To preserve, in perpetuity, the artistry and power of Andy Murray, David MacMillan, ‘Nomie’ MacDonald and Don ‘Lava’ MacLeod.
Hugh McIlvaney once said: “I console myself with the thought that it is easier to find a kind of truth in sport than it is, for example, in the activities covered by political or economic journalists. Sports truth may be simplistic but it’s not negligible.”
If you think that literary greatness only comes in the form of a novel by Orwell, Marquez or O’Brien, then read his writing on boxing in particular.
“Lying back on the thick cushions of an armchair in his villa, with the windows curtained against an angry sun that was threatening to evaporate the Zaire River as it slid like a grassy ocean past his front door, he talked with the quiet contentment of a man whose thoughts were acting on him as comfortingly as the hands of a good masseur.”
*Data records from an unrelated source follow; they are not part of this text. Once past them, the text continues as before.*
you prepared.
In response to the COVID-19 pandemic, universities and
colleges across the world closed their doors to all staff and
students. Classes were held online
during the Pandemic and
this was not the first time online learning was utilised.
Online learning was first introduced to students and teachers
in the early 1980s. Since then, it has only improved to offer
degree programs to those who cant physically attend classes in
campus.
He wrote of Muhammed Ali, reflecting contentedly after the ‘Rumble in the Jungle’.
McCarra was of that ilk.
He had the knack of infusing a deeper critical analysis than that of the mere commentator.
He had a heart and an understanding, a resonance and a validity which made him stand above.
At just 62, to have been claimed by an affliction which I’m witnessing, first-hand, strip my mother, inexorably, of her uniqueness and personality, is simply just wrong.
But the facts are quite stark: Alzheimer’s affects one in 14 people over the age of 65 and one in every six people over the age of 80. But around one in every 20 cases affects people aged 40 to 65.
SCARISTA GOLF
Down at Scarista at the weekend, it was left to the Hearachs to provide the only golfing action in the form of the deciding round in the, best three of four, Road to Harris Trophy; their last 18-hole competition of the year.
Just seven hardy maniacs took to the links on a morning which, allegedly, wasn’t as bad as it had threatened.
It had threatened with the menace of a snarling Rottweiler, the original forecast confining those of us with more sense, and more importantly, no chance, to our beds.
Mark Waugh, a recent, welcome, addition to the lunatic fringe, has been, along with Murdo F, ‘one to watch’ these closing weeks of a strange year.
How he finished seven-up versus a course which can be impossible to ‘break’ when the wind blows, is a feat which exposes his huge potential.
Nobody else managed to be ‘even’ on the day.
Taking his cumulative total to +9 would have tied him with eventual winner, Kenny ‘Kuna’ Morrison, but for the fact that he was required to have completed another round.
Who is to say what score he could have managed with another 18 holes in benign conditions?
A dominant front nine saw him +4 and in buoyant mood.
That he only managed +3 for the back nine when the rest crumbled surely requires a steward’s enquiry?
Closest challenger to ‘Kuna’, Russell Tennant, managed two birdies and an eagle on the day, but still managed to be two down and heading backwards.
MONSOON SEASON
At Stornoway the course, and Sandwick Road, remained flooded.
The only hardy souls who took to the course with any degree of intent last week were the senior section who can play whenever they like.
They tend to avoid the monsoon season.
Having seen their summer league reach its finale with a sprint finish, they began their 12-hole ‘season’ with some impressively decent scoring.
To quickly catch up: Neil Clayton claimed the plaudits in the summer competition, finishing with rounds of 37 and 38 points to pip a columnist by a single ‘straic’ after three months of toil.
He will be sworn at in the passing.
Neil now has the ‘double’ on his mantlepiece, having already claimed the 2019-20 winter league by a similar huge margin from the same fellow!
Norrie MacLean stormed round in 29 points (par 24) last week to claim an early lead in the 2020-21 version, and also earn a swift ‘chop’ in handicap.